KYIV -- A Ukrainian court has suspended a hearing on whether to return share ownership of PrivatBank to its previous owners, in a case that is being closely watched by Ukraine’s international lenders and foreign investors as a litmus test for commitments to genuine reform.

The hearing will resume once another case related to the nationalization of Ukraine’s largest lender ends in an administrative court, the acting chief of Kyiv’s economic court, Petro Palamar, told Bloomberg on October 17.

The economic court was in the final stage of deciding whether the 2016 takeover of PrivatBank from its previous owners, billionaires Ihor Kolomoyskiy and Hennadiy Boholyubov, by the National Bank of Ukraine (NBU) was lawful.

Three years ago, international auditors found a nearly $6 billion hole on the bank’s balance sheet, threatening the overall health of the nation’s fragile banking system that historically was known for shoddy lending practices.

In a separate case, the Kyiv District Administrative Court in April ruled to reverse the nationalization of PrivatBank, a decision that was later appealed by the government and the NBU.

Kyiv’s economic court is now awaiting a final decision on this case before proceeding.

Kolomoyskiy has been vocal about his intention to regain control of PrivatBank and has launched litigation in Ukraine and in foreign jurisdictions in an attempt to restore ownership rights to the financial institution.

The halting of the economic court hearing comes as a Ukrainian delegation is visiting Washington to continue talks with the International Monetary Fund (IMF) for a new lending program.

In late September, an IMF mission left Ukraine without the two sides securing a new deal.
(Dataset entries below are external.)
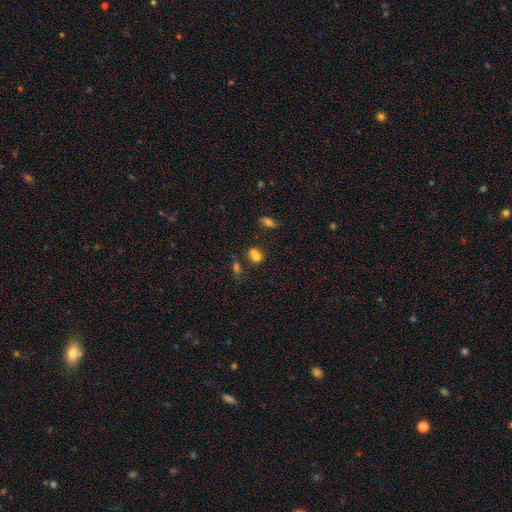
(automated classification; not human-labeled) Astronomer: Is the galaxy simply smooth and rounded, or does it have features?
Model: smooth — 73%.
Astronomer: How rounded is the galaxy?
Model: round — 59% (runner-up: in between, 40%).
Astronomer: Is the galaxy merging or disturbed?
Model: merger — 44% (runner-up: none, 38%).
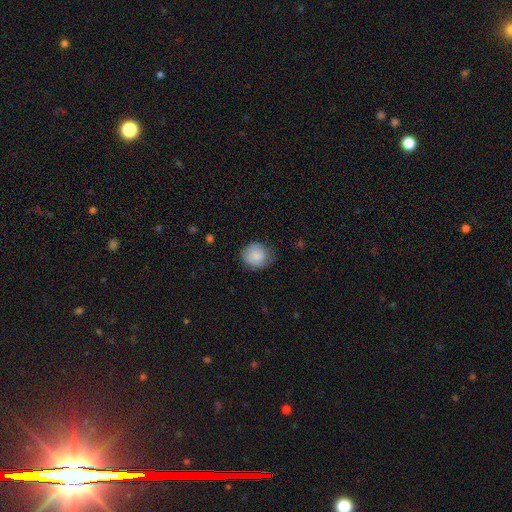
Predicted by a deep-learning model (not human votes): Morphology: type=smooth (87%); roundness=round (82%); merging=none (74%).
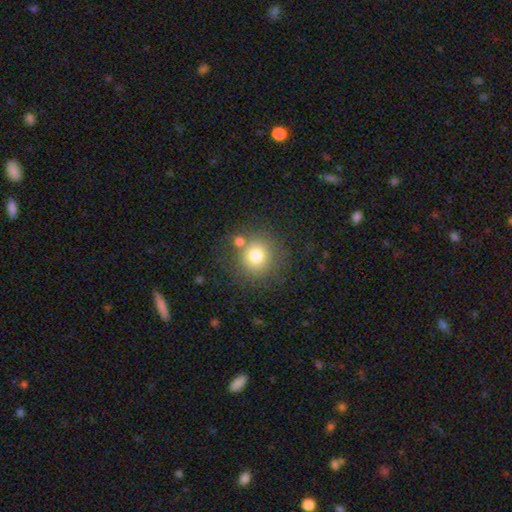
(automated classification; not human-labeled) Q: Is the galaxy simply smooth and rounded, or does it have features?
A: smooth — 76%.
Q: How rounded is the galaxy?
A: round — 90%.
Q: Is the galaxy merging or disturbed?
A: none — 73%.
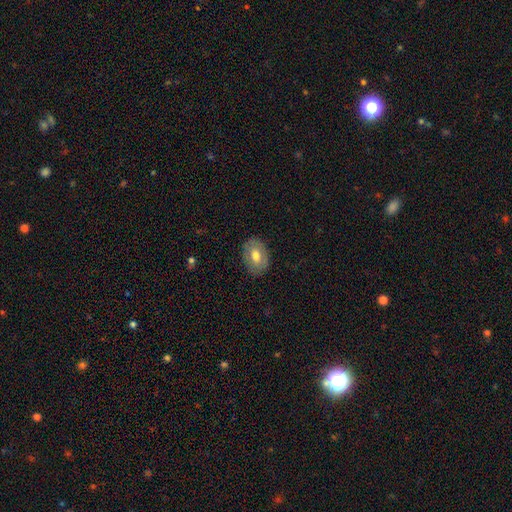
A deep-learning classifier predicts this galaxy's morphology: This is likely a smooth galaxy (67%). How rounded: likely in between (78%). Merging: clearly none (85%).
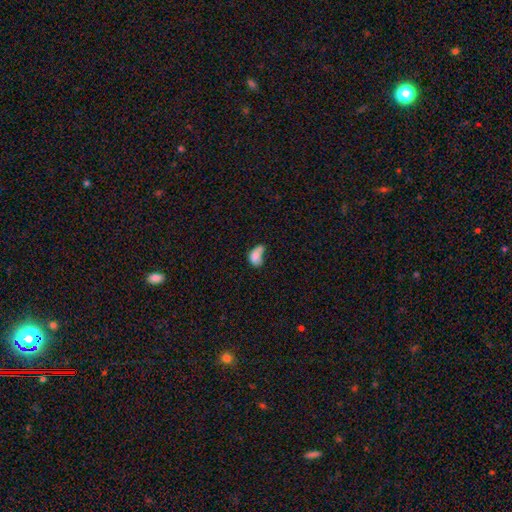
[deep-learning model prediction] A smooth galaxy with no disk features (74%) that is in between round and cigar-shaped (87%).

Vote fractions:
- Smooth or featured? smooth: 74% / featured or disk: 15% / star or artifact: 11%
- How rounded? in between: 87% / round: 10% / cigar-shaped: 3%
- Merging? major disturbance: 30% / minor disturbance: 26% / none: 23% / merger: 21%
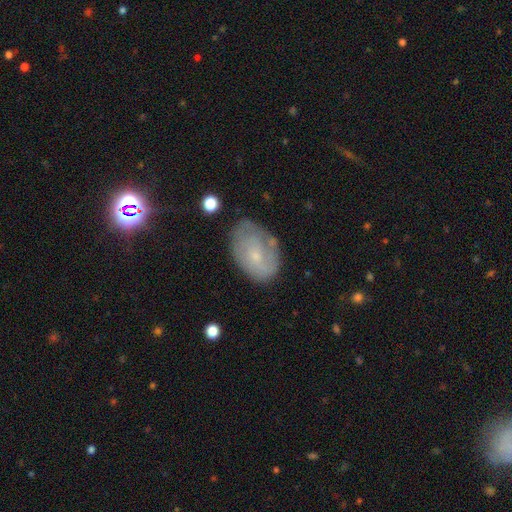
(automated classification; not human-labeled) Smooth or featured: featured or disk — 48% (smooth — 42%)
Merging: none — 65% (minor disturbance — 25%)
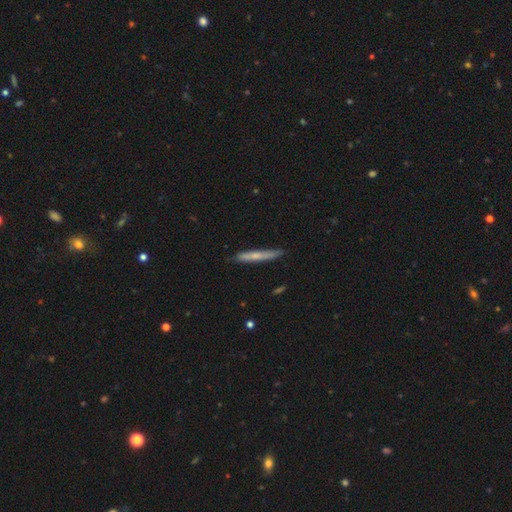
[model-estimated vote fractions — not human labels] Overall: smooth (60%; featured or disk 34%). How rounded: cigar-shaped (95%). Merging: none (85%).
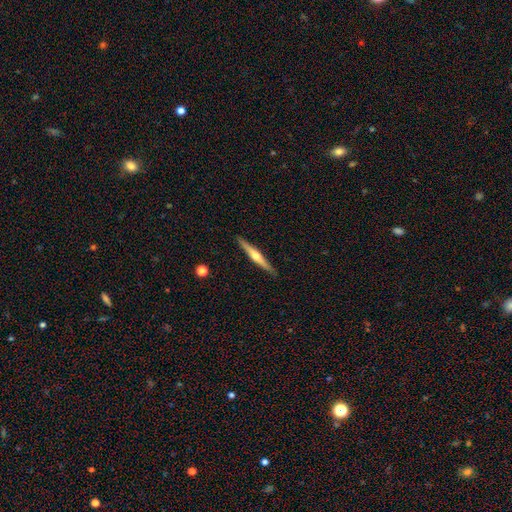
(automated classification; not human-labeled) A featured or disk galaxy (66%) viewed edge-on (98%) with a rounded central bulge (86%).

Vote fractions:
- Smooth or featured? featured or disk: 66% / smooth: 28% / star or artifact: 5%
- Edge-on disk? yes: 98% / no: 2%
- Edge-on bulge? rounded: 86% / none: 9% / boxy: 4%
- Merging? none: 90% / minor disturbance: 7% / major disturbance: 1% / merger: 1%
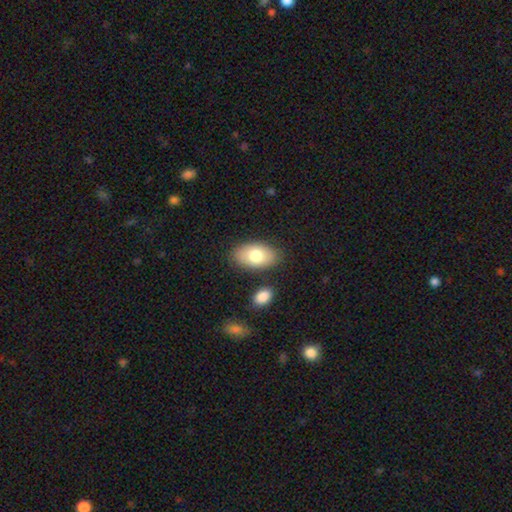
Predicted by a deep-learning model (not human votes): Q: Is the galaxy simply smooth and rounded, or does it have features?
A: smooth — 77%.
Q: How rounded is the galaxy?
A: in between — 92%.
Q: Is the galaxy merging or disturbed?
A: none — 81%.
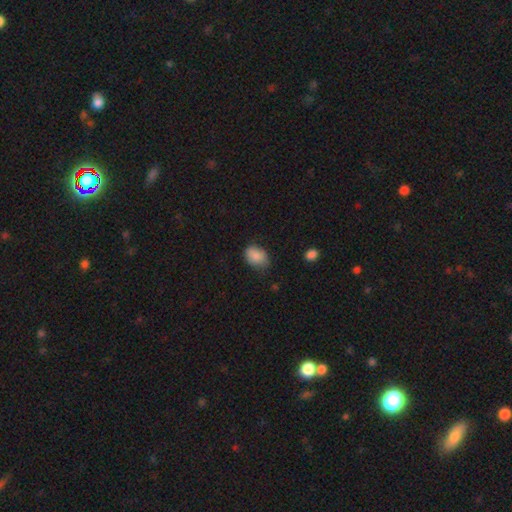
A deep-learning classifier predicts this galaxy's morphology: A smooth galaxy with no disk features (85%) that is in between round and cigar-shaped (74%).

Vote fractions:
- Smooth or featured? smooth: 85% / star or artifact: 8% / featured or disk: 7%
- How rounded? in between: 74% / round: 25% / cigar-shaped: 1%
- Merging? none: 66% / minor disturbance: 27% / major disturbance: 5% / merger: 2%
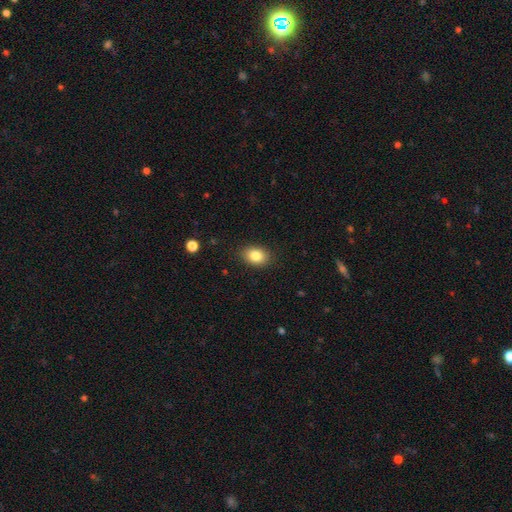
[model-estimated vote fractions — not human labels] This appears to be a smooth galaxy with no disk features (84%) that is in between round and cigar-shaped (75%). Merging: none (87%).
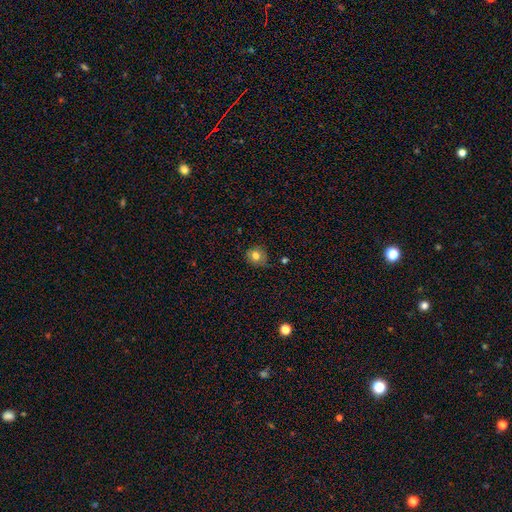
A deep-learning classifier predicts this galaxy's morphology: Smooth or featured? smooth (76%)
How rounded? round (78%)
Merging? none (69%)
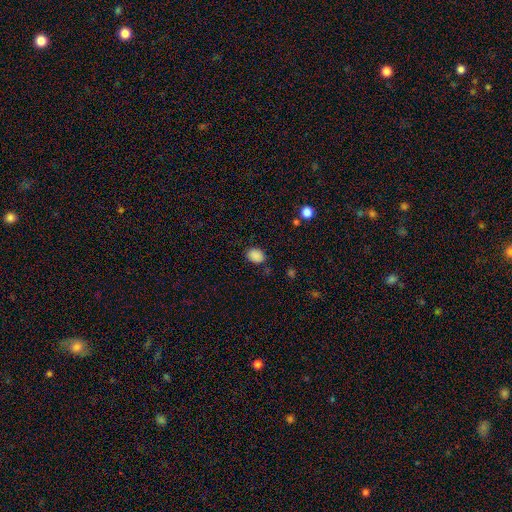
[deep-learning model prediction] Overall: smooth (87%). How rounded: in between (65%; round 34%). Merging: none (80%).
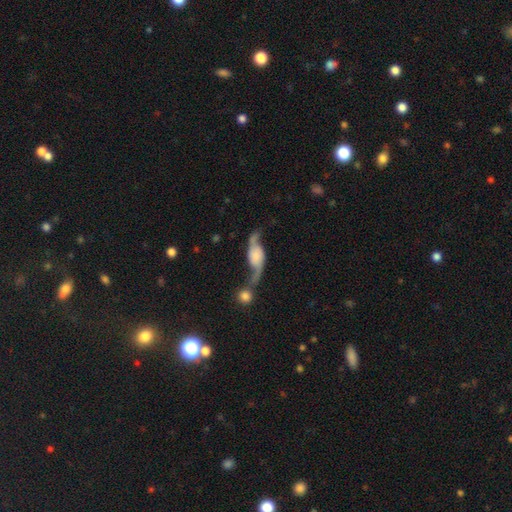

“Growth is held back by a weak business environment -- with shortcomings in the legal framework, pervasive corruption, and large parts of the economy dominated by inefficient state-owned enterprises or by oligarchs -- deterring competition and investment,” the IMF said at the time.

About 45 minutes before the scheduled start of the October 17 hearing in Kyiv, the court said it had received an anonymous phone call about an explosive device inside the building.

The building was evacuated immediately and authorities began scouring the site.

The hearing's last session took place on October 8.